← Back to Guide
Observability L3 · ADVANCED ~90 min

Write a PodCrashLoopBackOff Incident Runbook

Design and write a complete runbook for a PodCrashLoopBackOff flood incident. Include detection PromQL query, triage steps, a cause decision tree (OOM vs config error vs crash vs probe failure), remediation for each cause, and escalation path. Validate against a simulated incident.

Objective

A CrashLoopBackOff flood (many pods crashing simultaneously) is one of the most common and urgent Kubernetes incidents. Without a runbook, engineers waste time on inconsistent triage. This exercise builds a production-quality runbook and then validates it by deliberately triggering each crash cause in a test environment.

Prerequisites

Steps

01

Create the detection alert rule

# crashloop-alert.yaml
cat << 'EOF' | kubectl apply -f -
apiVersion: monitoring.coreos.com/v1
kind: PrometheusRule
metadata:
  name: crashloop-alerts
  namespace: monitoring
  labels:
    release: kube-prometheus-stack
spec:
  groups:
  - name: crashloop
    rules:
    - alert: PodCrashLoopFlood
      expr: |
        count by (namespace) (
          kube_pod_container_status_waiting_reason{reason="CrashLoopBackOff"}
        ) > 3
      for: 2m
      labels:
        severity: critical
      annotations:
        summary: "CrashLoopBackOff flood in {{ $labels.namespace }}"
        description: "{{ $value }} pods in CrashLoopBackOff in namespace {{ $labels.namespace }}"
        runbook_url: "https://wiki.company.com/runbooks/crashloop-flood"

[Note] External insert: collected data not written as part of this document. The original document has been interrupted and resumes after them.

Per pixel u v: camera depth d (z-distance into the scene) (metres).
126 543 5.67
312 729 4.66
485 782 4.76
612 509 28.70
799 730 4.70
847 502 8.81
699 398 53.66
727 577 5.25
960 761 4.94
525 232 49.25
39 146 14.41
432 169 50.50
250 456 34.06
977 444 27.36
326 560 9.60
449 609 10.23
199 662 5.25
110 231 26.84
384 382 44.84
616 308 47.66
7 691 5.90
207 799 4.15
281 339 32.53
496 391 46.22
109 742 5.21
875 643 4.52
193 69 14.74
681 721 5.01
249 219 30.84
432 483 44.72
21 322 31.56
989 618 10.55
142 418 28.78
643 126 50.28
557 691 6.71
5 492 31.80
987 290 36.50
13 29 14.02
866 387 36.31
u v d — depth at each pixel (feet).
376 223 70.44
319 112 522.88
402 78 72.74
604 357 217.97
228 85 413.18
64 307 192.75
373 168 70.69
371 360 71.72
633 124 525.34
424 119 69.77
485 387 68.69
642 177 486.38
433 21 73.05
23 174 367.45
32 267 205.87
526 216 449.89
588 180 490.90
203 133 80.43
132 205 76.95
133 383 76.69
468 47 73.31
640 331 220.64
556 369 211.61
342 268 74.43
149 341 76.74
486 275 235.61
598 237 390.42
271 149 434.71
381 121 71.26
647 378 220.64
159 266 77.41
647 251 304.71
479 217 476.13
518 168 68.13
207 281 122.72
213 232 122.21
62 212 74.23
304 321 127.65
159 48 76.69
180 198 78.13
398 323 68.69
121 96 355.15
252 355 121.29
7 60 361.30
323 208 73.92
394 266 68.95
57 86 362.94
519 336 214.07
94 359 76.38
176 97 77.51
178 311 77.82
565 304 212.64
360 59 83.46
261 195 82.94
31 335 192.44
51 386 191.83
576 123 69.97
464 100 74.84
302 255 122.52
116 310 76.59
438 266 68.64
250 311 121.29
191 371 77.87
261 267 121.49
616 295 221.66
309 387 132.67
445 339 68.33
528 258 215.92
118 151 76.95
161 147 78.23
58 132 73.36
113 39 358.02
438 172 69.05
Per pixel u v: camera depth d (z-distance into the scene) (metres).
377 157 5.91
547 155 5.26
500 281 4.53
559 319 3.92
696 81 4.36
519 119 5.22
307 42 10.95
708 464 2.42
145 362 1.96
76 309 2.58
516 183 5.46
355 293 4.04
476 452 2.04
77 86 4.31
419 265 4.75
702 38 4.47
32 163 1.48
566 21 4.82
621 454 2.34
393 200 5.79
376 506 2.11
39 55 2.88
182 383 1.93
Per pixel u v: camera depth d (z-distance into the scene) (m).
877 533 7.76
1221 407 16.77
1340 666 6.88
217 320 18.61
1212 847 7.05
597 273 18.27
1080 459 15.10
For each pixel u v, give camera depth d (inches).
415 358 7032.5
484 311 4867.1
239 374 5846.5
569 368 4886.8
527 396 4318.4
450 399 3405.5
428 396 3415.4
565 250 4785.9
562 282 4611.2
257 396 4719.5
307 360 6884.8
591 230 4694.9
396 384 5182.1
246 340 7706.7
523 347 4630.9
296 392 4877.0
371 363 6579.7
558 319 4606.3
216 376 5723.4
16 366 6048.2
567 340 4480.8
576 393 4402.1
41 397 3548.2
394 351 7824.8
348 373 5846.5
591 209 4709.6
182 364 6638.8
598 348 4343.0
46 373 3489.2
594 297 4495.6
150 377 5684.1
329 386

    - alert: SinglePodCrashLoop
      expr: |
        kube_pod_container_status_waiting_reason{reason="CrashLoopBackOff"} == 1
      for: 5m
      labels:
        severity: warning
      annotations:
        summary: "Pod {{ $labels.pod }} in CrashLoopBackOff"
        description: "Container {{ $labels.container }} in pod {{ $labels.pod }} is CrashLoopBackOff"
EOF
02

Triage Phase 1 — Initial assessment (target: under 5 minutes)

## RUNBOOK: PodCrashLoopBackOff Flood
## Severity: P1 when >3 pods affected; P2 for single pod
## Last Updated: 2024-01

## PHASE 1: Initial Triage (target: 5 min)

# 1.1 Identify affected pods and namespaces
kubectl get pods --all-namespaces \
  --field-selector=status.phase!=Running | grep CrashLoop

# More detailed view
kubectl get pods --all-namespaces -o wide | grep -E "CrashLoop|Error"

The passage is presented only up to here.